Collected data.
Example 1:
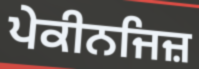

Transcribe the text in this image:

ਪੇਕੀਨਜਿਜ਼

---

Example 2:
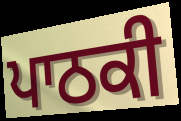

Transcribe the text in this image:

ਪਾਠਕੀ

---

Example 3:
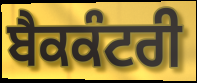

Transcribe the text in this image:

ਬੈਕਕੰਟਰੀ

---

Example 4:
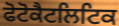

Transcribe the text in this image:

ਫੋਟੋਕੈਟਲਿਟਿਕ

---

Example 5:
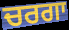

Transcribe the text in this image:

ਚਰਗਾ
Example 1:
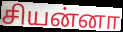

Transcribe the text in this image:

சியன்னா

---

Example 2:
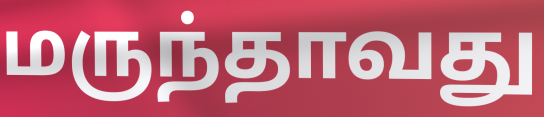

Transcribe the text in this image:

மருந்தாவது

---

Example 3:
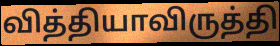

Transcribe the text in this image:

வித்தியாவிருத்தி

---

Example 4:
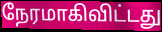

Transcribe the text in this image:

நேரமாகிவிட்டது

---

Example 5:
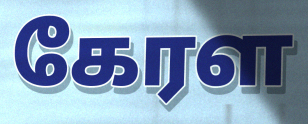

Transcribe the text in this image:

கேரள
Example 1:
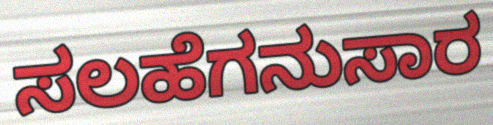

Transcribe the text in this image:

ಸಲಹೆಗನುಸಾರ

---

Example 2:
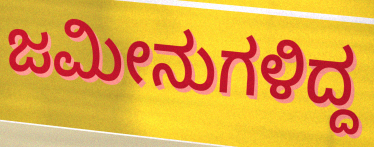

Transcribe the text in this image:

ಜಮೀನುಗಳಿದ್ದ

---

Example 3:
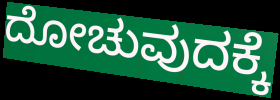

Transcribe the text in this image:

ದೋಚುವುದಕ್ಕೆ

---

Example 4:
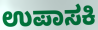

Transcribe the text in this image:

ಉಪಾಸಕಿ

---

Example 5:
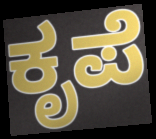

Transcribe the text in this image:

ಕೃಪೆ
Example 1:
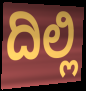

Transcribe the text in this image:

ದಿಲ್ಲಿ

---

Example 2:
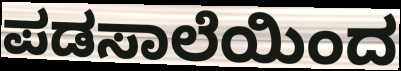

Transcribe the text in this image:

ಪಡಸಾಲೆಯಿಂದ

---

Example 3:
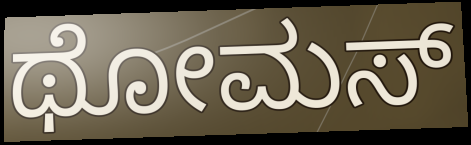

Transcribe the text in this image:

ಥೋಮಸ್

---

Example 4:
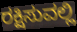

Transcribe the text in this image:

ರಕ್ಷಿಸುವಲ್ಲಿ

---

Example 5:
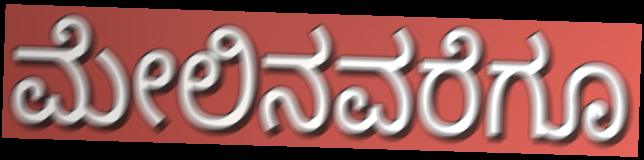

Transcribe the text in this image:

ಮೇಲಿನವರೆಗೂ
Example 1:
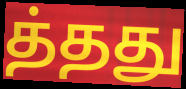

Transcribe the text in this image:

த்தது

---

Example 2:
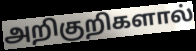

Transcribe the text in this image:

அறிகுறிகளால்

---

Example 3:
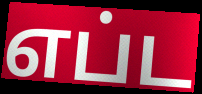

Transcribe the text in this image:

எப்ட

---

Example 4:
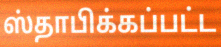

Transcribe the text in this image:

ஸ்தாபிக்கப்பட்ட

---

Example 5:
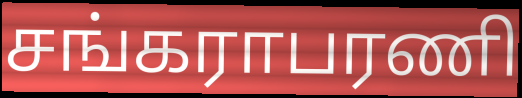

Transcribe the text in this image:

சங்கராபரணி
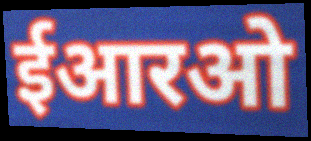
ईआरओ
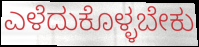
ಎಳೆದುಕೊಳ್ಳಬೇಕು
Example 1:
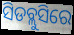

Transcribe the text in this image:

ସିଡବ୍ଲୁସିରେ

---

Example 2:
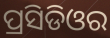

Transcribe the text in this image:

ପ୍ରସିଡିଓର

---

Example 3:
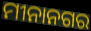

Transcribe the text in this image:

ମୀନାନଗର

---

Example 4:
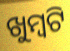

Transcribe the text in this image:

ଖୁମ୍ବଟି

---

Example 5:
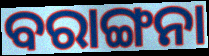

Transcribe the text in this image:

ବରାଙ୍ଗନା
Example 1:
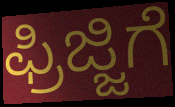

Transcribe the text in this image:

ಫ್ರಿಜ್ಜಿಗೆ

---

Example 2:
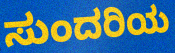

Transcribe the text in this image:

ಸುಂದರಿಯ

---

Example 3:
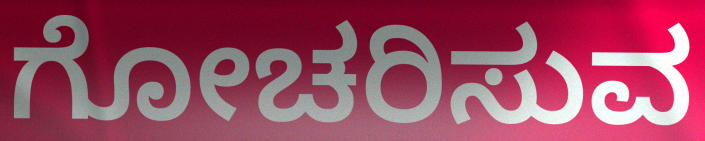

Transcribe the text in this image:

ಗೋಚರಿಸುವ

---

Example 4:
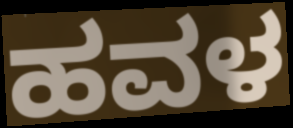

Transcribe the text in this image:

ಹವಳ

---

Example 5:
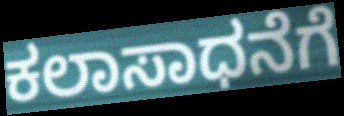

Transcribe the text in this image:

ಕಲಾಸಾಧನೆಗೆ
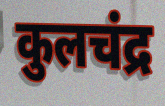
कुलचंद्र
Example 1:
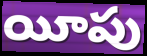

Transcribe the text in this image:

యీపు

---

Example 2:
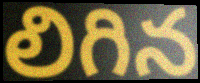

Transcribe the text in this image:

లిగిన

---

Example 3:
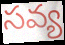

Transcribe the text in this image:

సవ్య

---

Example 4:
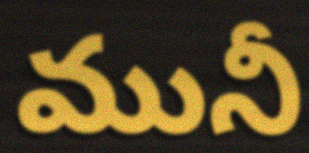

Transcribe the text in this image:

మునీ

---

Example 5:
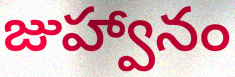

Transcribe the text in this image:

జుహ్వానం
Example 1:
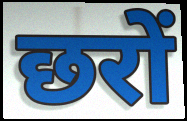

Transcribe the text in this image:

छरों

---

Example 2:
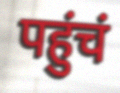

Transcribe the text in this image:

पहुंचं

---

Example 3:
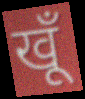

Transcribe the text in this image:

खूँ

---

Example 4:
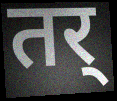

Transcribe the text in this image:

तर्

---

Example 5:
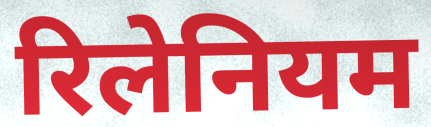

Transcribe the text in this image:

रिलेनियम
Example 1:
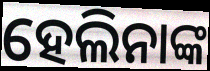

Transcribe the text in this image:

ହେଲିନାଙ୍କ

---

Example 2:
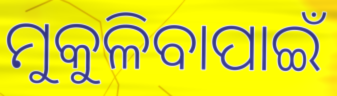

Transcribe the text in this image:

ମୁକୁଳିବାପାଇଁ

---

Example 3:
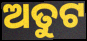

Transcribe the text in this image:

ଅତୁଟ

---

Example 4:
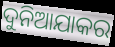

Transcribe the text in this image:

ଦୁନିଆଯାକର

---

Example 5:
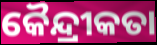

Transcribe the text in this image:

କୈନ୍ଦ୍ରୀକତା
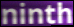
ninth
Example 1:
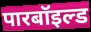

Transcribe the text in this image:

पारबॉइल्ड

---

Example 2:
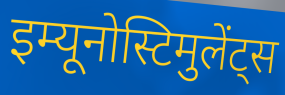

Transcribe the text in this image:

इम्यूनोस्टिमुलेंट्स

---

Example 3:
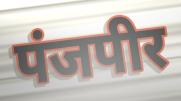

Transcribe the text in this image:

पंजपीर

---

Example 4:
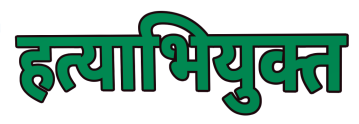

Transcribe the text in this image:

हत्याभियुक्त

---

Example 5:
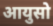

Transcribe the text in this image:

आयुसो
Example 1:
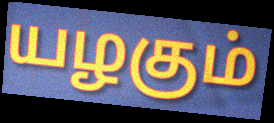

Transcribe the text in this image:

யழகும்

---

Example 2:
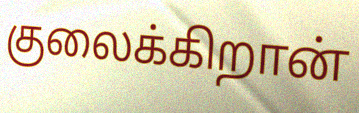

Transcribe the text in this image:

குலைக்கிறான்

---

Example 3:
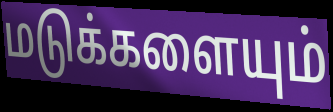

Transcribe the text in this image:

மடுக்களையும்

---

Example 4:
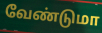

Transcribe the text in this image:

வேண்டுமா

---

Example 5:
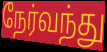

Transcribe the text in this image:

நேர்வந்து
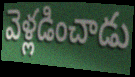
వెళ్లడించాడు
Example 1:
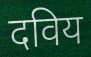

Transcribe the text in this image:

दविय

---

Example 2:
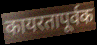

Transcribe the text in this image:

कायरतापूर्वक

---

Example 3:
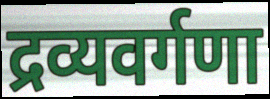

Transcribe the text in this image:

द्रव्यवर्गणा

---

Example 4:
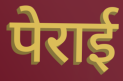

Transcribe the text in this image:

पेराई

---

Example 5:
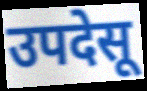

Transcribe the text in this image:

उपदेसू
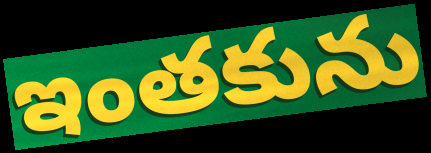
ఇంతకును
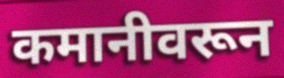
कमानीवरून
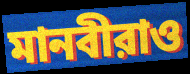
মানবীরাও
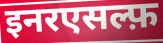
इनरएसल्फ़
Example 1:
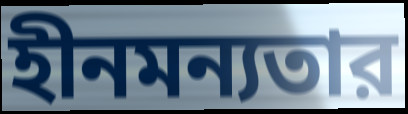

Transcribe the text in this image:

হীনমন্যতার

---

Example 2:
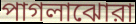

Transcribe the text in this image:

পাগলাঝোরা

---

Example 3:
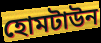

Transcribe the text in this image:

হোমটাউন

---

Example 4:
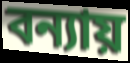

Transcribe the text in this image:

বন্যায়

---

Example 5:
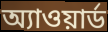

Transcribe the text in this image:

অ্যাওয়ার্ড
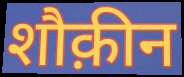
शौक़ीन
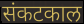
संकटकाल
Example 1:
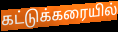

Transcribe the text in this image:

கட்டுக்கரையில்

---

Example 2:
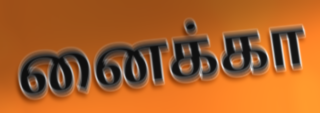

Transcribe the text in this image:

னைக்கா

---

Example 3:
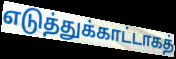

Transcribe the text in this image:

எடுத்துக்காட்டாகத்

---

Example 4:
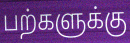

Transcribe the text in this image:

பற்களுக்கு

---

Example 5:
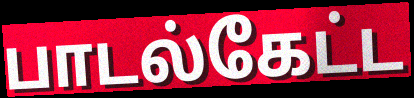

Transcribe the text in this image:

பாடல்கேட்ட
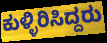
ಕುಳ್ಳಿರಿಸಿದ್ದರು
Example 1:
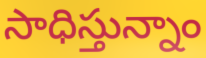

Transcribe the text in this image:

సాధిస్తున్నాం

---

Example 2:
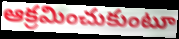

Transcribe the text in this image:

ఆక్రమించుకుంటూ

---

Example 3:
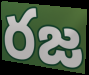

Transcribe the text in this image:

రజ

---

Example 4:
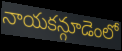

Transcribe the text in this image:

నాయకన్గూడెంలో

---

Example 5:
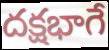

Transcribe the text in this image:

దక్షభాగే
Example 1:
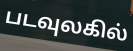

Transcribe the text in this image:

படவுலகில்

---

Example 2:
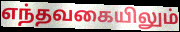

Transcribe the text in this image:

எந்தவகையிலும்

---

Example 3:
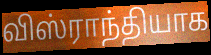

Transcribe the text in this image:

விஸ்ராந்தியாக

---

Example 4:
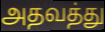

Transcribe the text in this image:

What needs to be done. The answer is the complete set of records, copied exactly, with pictures omitted.

Exercise result.
Example 1:

Transcribe the text in this image:

ਪੇਕੀਨਜਿਜ਼

---

Example 2:

Transcribe the text in this image:

ਪਾਠਕੀ

---

Example 3:

Transcribe the text in this image:

ਬੈਕਕੰਟਰੀ

---

Example 4:

Transcribe the text in this image:

ਫੋਟੋਕੈਟਲਿਟਿਕ

---

Example 5:

Transcribe the text in this image:

ਚਰਗਾ
Example 1:

Transcribe the text in this image:

சியன்னா

---

Example 2:

Transcribe the text in this image:

மருந்தாவது

---

Example 3:

Transcribe the text in this image:

வித்தியாவிருத்தி

---

Example 4:

Transcribe the text in this image:

நேரமாகிவிட்டது

---

Example 5:

Transcribe the text in this image:

கேரள
Example 1:

Transcribe the text in this image:

ಸಲಹೆಗನುಸಾರ

---

Example 2:

Transcribe the text in this image:

ಜಮೀನುಗಳಿದ್ದ

---

Example 3:

Transcribe the text in this image:

ದೋಚುವುದಕ್ಕೆ

---

Example 4:

Transcribe the text in this image:

ಉಪಾಸಕಿ

---

Example 5:

Transcribe the text in this image:

ಕೃಪೆ
Example 1:

Transcribe the text in this image:

ದಿಲ್ಲಿ

---

Example 2:

Transcribe the text in this image:

ಪಡಸಾಲೆಯಿಂದ

---

Example 3:

Transcribe the text in this image:

ಥೋಮಸ್

---

Example 4:

Transcribe the text in this image:

ರಕ್ಷಿಸುವಲ್ಲಿ

---

Example 5:

Transcribe the text in this image:

ಮೇಲಿನವರೆಗೂ
Example 1:

Transcribe the text in this image:

த்தது

---

Example 2:

Transcribe the text in this image:

அறிகுறிகளால்

---

Example 3:

Transcribe the text in this image:

எப்ட

---

Example 4:

Transcribe the text in this image:

ஸ்தாபிக்கப்பட்ட

---

Example 5:

Transcribe the text in this image:

சங்கராபரணி
ईआरओ
ಎಳೆದುಕೊಳ್ಳಬೇಕು
Example 1:

Transcribe the text in this image:

ସିଡବ୍ଲୁସିରେ

---

Example 2:

Transcribe the text in this image:

ପ୍ରସିଡିଓର

---

Example 3:

Transcribe the text in this image:

ମୀନାନଗର

---

Example 4:

Transcribe the text in this image:

ଖୁମ୍ବଟି

---

Example 5:

Transcribe the text in this image:

ବରାଙ୍ଗନା
Example 1:

Transcribe the text in this image:

ಫ್ರಿಜ್ಜಿಗೆ

---

Example 2:

Transcribe the text in this image:

ಸುಂದರಿಯ

---

Example 3:

Transcribe the text in this image:

ಗೋಚರಿಸುವ

---

Example 4:

Transcribe the text in this image:

ಹವಳ

---

Example 5:

Transcribe the text in this image:

ಕಲಾಸಾಧನೆಗೆ
कुलचंद्र
Example 1:

Transcribe the text in this image:

యీపు

---

Example 2:

Transcribe the text in this image:

లిగిన

---

Example 3:

Transcribe the text in this image:

సవ్య

---

Example 4:

Transcribe the text in this image:

మునీ

---

Example 5:

Transcribe the text in this image:

జుహ్వానం
Example 1:

Transcribe the text in this image:

छरों

---

Example 2:

Transcribe the text in this image:

पहुंचं

---

Example 3:

Transcribe the text in this image:

खूँ

---

Example 4:

Transcribe the text in this image:

तर्

---

Example 5:

Transcribe the text in this image:

रिलेनियम
Example 1:

Transcribe the text in this image:

ହେଲିନାଙ୍କ

---

Example 2:

Transcribe the text in this image:

ମୁକୁଳିବାପାଇଁ

---

Example 3:

Transcribe the text in this image:

ଅତୁଟ

---

Example 4:

Transcribe the text in this image:

ଦୁନିଆଯାକର

---

Example 5:

Transcribe the text in this image:

କୈନ୍ଦ୍ରୀକତା
ninth
Example 1:

Transcribe the text in this image:

पारबॉइल्ड

---

Example 2:

Transcribe the text in this image:

इम्यूनोस्टिमुलेंट्स

---

Example 3:

Transcribe the text in this image:

पंजपीर

---

Example 4:

Transcribe the text in this image:

हत्याभियुक्त

---

Example 5:

Transcribe the text in this image:

आयुसो
Example 1:

Transcribe the text in this image:

யழகும்

---

Example 2:

Transcribe the text in this image:

குலைக்கிறான்

---

Example 3:

Transcribe the text in this image:

மடுக்களையும்

---

Example 4:

Transcribe the text in this image:

வேண்டுமா

---

Example 5:

Transcribe the text in this image:

நேர்வந்து
వెళ్లడించాడు
Example 1:

Transcribe the text in this image:

दविय

---

Example 2:

Transcribe the text in this image:

कायरतापूर्वक

---

Example 3:

Transcribe the text in this image:

द्रव्यवर्गणा

---

Example 4:

Transcribe the text in this image:

पेराई

---

Example 5:

Transcribe the text in this image:

उपदेसू
ఇంతకును
कमानीवरून
মানবীরাও
इनरएसल्फ़
Example 1:

Transcribe the text in this image:

হীনমন্যতার

---

Example 2:

Transcribe the text in this image:

পাগলাঝোরা

---

Example 3:

Transcribe the text in this image:

হোমটাউন

---

Example 4:

Transcribe the text in this image:

বন্যায়

---

Example 5:

Transcribe the text in this image:

অ্যাওয়ার্ড
शौक़ीन
संकटकाल
Example 1:

Transcribe the text in this image:

கட்டுக்கரையில்

---

Example 2:

Transcribe the text in this image:

னைக்கா

---

Example 3:

Transcribe the text in this image:

எடுத்துக்காட்டாகத்

---

Example 4:

Transcribe the text in this image:

பற்களுக்கு

---

Example 5:

Transcribe the text in this image:

பாடல்கேட்ட
ಕುಳ್ಳಿರಿಸಿದ್ದರು
Example 1:

Transcribe the text in this image:

సాధిస్తున్నాం

---

Example 2:

Transcribe the text in this image:

ఆక్రమించుకుంటూ

---

Example 3:

Transcribe the text in this image:

రజ

---

Example 4:

Transcribe the text in this image:

నాయకన్గూడెంలో

---

Example 5:

Transcribe the text in this image:

దక్షభాగే
Example 1:

Transcribe the text in this image:

படவுலகில்

---

Example 2:

Transcribe the text in this image:

எந்தவகையிலும்

---

Example 3:

Transcribe the text in this image:

விஸ்ராந்தியாக

---

Example 4:

Transcribe the text in this image:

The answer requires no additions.